Triangular gusset on the inner corner: 20mm on each leg face, 4mm thick. All outer corners 
chamfered 1mm.

Assembly — Electronics Enclosure

A two-part electronics enclosure. Base: 100×60×35mm external dimensions, 2mm wall thickness, 
open top. Four M3 boss inserts at the interior corners: 6mm OD, 3mm ID, 5mm tall, positioned 
3mm from each corner. A 2mm stepped lip runs around the full inner perimeter at the top, 
1.5mm tall, to accept the lid. Lid: 100×60×12mm external, 2mm walls, closed top. Inner step 
around the perimeter: 2mm tall × 2mm deep, sized to seat on the base lip with 0.2mm clearance 
on all sides. Four M3 through-holes in the lid corners, aligned with the base inserts.

What's Not Supported

  • Organic freeform surfaces: cloth, skin, terrain, splash forms, sculptural shapes
  • Fluid or simulation geometry: anything that requires computational simulation to define shape
  • Sub-0.1mm features: the kernel can represent them but the pipeline may not reliably produce them
  • Assemblies with more than 8–10 distinct parts in standard or pro mode — switch to "assembly" mode, which parallelizes generation across parts
  • Injection molding draft analysis, wall thickness analysis, FEA — geometry only, no simulation

Image-to-CAD Source Image Guide

What Makes a Good Source Image

The image pipeline extracts edges, interprets geometry, and reconstructs a 3D B-rep model. The quality of that reconstruction depends almost entirely on how clearly the geometry is visible.

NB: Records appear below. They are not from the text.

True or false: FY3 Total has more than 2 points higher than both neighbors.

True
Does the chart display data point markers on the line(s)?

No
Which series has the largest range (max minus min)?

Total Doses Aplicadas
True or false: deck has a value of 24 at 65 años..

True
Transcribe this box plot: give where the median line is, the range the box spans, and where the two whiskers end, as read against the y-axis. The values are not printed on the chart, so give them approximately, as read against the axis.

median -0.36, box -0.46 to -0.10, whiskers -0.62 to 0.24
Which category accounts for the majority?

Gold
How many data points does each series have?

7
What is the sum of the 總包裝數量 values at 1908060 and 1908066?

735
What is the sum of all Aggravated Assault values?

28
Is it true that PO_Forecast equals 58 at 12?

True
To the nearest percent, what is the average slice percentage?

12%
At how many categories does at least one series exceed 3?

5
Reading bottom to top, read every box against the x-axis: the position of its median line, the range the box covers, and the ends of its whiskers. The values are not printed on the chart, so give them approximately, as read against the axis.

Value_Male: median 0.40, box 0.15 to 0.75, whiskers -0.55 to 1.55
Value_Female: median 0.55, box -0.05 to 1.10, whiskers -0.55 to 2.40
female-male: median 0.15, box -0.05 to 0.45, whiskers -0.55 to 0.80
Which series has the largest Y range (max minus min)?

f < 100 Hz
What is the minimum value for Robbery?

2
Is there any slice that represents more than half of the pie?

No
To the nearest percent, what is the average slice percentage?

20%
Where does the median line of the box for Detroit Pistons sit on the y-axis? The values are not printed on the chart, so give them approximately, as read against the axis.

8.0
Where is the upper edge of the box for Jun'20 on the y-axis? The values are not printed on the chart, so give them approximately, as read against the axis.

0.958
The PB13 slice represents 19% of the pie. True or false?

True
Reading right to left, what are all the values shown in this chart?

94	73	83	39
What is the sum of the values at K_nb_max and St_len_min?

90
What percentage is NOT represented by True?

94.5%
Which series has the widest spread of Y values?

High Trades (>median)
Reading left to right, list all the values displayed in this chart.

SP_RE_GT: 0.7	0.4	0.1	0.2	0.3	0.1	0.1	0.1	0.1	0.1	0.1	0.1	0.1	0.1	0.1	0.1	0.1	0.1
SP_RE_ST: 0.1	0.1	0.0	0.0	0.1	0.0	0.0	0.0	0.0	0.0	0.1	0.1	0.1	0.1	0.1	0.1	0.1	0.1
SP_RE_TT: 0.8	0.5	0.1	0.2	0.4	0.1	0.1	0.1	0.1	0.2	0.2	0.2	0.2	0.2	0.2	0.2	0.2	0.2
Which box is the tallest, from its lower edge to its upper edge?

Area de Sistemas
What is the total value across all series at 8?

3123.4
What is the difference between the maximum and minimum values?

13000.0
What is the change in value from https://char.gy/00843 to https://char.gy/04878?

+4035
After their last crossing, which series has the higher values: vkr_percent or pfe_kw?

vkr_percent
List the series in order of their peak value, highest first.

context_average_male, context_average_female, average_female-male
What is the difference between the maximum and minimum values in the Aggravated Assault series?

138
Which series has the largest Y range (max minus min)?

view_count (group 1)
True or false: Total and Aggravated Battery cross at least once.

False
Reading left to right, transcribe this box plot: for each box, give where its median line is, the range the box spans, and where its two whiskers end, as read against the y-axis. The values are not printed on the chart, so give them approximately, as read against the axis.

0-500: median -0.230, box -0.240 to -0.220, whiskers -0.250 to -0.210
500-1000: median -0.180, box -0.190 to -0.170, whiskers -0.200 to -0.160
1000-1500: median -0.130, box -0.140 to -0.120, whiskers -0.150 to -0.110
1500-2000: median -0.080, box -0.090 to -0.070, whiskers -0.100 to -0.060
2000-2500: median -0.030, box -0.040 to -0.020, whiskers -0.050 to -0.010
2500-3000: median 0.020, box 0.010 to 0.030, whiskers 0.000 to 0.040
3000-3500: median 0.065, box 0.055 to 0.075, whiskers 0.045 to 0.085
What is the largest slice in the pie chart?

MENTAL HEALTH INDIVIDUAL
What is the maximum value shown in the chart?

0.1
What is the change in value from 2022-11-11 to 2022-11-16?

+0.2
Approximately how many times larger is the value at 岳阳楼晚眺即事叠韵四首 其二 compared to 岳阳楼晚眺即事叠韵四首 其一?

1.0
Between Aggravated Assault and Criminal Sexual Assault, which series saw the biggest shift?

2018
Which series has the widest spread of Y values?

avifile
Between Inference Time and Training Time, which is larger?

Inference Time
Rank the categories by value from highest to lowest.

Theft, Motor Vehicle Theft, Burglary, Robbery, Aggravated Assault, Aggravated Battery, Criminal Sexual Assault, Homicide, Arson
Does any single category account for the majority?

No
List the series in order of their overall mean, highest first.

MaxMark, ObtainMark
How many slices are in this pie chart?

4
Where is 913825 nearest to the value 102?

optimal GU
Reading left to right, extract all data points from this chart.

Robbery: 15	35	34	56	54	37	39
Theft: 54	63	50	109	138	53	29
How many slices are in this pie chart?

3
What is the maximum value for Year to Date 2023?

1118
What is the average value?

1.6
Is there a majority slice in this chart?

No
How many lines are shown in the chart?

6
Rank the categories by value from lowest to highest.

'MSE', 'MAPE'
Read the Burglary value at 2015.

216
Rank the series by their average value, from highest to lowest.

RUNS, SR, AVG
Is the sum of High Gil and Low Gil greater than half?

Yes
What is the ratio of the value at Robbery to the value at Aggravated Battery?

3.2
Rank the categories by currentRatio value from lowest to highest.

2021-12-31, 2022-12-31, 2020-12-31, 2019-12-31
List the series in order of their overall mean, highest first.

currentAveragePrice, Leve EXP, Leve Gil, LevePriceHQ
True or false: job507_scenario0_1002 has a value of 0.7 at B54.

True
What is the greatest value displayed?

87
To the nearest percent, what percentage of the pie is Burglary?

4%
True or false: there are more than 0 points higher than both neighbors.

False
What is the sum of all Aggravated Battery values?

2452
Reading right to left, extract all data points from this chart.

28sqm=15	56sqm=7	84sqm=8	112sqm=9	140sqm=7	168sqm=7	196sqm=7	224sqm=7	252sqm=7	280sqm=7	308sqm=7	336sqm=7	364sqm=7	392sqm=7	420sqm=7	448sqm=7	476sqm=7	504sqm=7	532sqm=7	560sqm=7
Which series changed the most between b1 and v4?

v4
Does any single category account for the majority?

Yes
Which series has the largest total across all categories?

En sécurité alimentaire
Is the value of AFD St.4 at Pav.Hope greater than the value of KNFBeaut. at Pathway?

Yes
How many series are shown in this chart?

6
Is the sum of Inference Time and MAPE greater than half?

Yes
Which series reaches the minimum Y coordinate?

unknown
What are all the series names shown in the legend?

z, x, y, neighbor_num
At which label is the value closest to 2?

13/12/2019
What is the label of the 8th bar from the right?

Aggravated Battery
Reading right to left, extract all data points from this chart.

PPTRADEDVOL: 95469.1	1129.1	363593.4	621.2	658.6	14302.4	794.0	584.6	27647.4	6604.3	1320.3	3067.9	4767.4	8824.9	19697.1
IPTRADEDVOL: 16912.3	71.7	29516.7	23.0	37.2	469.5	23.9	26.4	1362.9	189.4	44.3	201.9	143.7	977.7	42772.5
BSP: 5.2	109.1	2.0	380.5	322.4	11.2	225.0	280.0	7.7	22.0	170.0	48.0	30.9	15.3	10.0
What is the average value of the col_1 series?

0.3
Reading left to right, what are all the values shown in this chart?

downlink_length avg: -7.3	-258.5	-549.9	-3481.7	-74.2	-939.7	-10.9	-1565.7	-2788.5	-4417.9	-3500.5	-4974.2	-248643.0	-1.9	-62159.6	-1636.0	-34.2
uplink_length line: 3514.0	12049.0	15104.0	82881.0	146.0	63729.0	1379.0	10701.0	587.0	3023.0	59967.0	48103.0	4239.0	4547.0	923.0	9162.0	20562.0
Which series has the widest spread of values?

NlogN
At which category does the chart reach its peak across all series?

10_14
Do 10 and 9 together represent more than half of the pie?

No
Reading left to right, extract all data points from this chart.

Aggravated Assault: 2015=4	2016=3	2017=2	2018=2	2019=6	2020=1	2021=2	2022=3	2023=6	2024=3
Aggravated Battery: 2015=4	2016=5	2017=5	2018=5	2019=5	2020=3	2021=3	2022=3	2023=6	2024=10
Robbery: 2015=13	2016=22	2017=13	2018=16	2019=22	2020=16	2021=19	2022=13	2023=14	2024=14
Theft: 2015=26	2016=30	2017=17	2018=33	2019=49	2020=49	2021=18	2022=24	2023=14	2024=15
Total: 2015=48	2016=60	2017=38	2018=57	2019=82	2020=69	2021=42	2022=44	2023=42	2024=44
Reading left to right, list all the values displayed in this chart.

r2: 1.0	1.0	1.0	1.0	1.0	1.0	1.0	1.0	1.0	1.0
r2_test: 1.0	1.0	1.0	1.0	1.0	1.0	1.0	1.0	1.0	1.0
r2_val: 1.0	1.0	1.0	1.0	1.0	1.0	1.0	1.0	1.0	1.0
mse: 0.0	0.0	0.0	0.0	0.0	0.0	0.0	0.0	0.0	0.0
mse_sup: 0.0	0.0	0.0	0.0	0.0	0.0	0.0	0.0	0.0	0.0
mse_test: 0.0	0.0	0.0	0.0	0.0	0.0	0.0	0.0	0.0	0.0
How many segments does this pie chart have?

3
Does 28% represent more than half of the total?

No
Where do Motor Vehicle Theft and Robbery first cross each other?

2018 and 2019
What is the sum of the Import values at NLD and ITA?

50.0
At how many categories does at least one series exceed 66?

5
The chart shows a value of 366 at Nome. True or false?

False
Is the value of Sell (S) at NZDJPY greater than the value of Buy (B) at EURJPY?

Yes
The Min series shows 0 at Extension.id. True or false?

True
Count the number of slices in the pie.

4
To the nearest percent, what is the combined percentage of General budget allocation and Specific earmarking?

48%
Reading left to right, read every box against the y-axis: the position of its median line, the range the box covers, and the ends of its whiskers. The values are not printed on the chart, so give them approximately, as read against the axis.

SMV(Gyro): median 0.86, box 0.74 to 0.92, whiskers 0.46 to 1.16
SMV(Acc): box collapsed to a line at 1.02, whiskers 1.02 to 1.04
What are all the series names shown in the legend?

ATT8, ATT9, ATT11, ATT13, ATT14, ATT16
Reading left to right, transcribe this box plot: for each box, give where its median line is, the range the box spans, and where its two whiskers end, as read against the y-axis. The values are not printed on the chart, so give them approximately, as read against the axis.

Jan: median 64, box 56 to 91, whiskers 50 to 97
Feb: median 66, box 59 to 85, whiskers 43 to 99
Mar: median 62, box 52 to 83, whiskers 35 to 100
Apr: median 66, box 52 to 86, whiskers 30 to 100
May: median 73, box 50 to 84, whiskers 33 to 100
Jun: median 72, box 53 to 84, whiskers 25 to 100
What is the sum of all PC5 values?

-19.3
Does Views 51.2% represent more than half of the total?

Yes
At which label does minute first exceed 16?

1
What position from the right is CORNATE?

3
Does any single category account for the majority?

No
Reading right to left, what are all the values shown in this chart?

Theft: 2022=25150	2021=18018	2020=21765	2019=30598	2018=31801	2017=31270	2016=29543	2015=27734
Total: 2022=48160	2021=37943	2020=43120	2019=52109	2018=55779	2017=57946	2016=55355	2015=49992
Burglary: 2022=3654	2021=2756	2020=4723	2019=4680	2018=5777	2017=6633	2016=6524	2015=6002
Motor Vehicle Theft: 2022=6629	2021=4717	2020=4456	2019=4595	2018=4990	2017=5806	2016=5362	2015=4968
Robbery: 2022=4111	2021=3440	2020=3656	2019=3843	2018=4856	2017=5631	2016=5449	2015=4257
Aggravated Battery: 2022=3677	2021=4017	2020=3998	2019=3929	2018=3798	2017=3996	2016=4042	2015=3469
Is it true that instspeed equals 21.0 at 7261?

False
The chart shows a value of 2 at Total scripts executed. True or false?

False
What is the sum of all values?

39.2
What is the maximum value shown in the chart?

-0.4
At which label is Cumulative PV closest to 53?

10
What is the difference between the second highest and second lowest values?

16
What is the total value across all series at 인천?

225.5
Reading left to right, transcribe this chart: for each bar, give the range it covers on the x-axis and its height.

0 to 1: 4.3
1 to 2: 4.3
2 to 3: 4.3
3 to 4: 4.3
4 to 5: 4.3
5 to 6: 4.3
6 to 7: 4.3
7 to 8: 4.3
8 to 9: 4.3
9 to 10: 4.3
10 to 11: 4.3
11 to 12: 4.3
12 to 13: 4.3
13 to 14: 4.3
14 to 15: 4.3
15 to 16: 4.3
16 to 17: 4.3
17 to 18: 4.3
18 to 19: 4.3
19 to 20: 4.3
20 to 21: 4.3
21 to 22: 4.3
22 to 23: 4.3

Best sources, in order of accuracy:

  1. Dimensioned engineering drawings — dimensions are read directly; highest accuracy
  2. Hand sketches with labeled dimensions — nearly as accurate; much faster to produce than a photo
  3. Orthographic photos (top, front, side) — good accuracy; supply multiple angles for 3D reconstruction
  4. Perspective product photos — moderate accuracy; geometry is estimated from visible edges
  5. Renders — similar to photos; useful when the physical part doesn't exist yet

Ideal Image Conditions

  • Single part per image (or a clearly dominant part)
  • Clean background — white, light grey, or contrasting solid color
  • High contrast between part edges and background
  • Even lighting — avoid shadows that obscure edges or create false edges
  • Sharp focus throughout the image — especially at edges
  • Orthographic projection preferred over perspective; angled photos require the model to estimate foreshortening

Using Multiple Images

Submit up to 3 images of the same part from different viewpoints. Pair with a prompt hint to identify each view:

image 1: part_front.png
image 2: part_side.png  
image 3: part_top.png
prompt: "front view, right-side view, and top view of the same bracket"

Multi-view submissions significantly improve 3D reconstruction accuracy, particularly for parts with features that are only visible from certain angles.

What Does NOT Work

Problem Why it fails Fix
Blurry or out-of-focus image Edge detection degrades; geometry is guessed Use a sharper photo or a drawing instead
Cluttered background The pipeline can't segment the part from the scene Isolate on a plain background
Assembled product where parts occlude each other Internal geometry is invisible and will be estimated Photograph individual parts separately
Hands, rulers, packaging in frame Confuse segmentation and scale estimation Crop to the part only
Organic shapes (cloth, food, living things) B-rep CAD can't represent these geometries Not supported
Fine PCB or electronic detail Resolution limits and component density overwhelm geometry extraction Not supported
High-perspective distortion (extreme wide angle) Geometry estimation breaks down Use a longer focal length or a drawing

Resolution is rarely the problem. A sharp 800×600 image of a clean part will outperform a blurry 4K photo. Clarity and contrast matter more than megapixels.

Image vs. Drawing: Behavioral Differences

Source type Dimension handling Typical accuracy
Dimensioned drawing Dimensions read directly from annotation High
Sketch with labels Dimensions read from handwritten labels High
Orthographic photo (no dims) Proportions estimated from pixel ratios; scale inferred from context Medium
Perspective photo Foreshortening corrected; scale assumed Medium–Low

If you have a dimensioned drawing, always use it over a photo for the same part.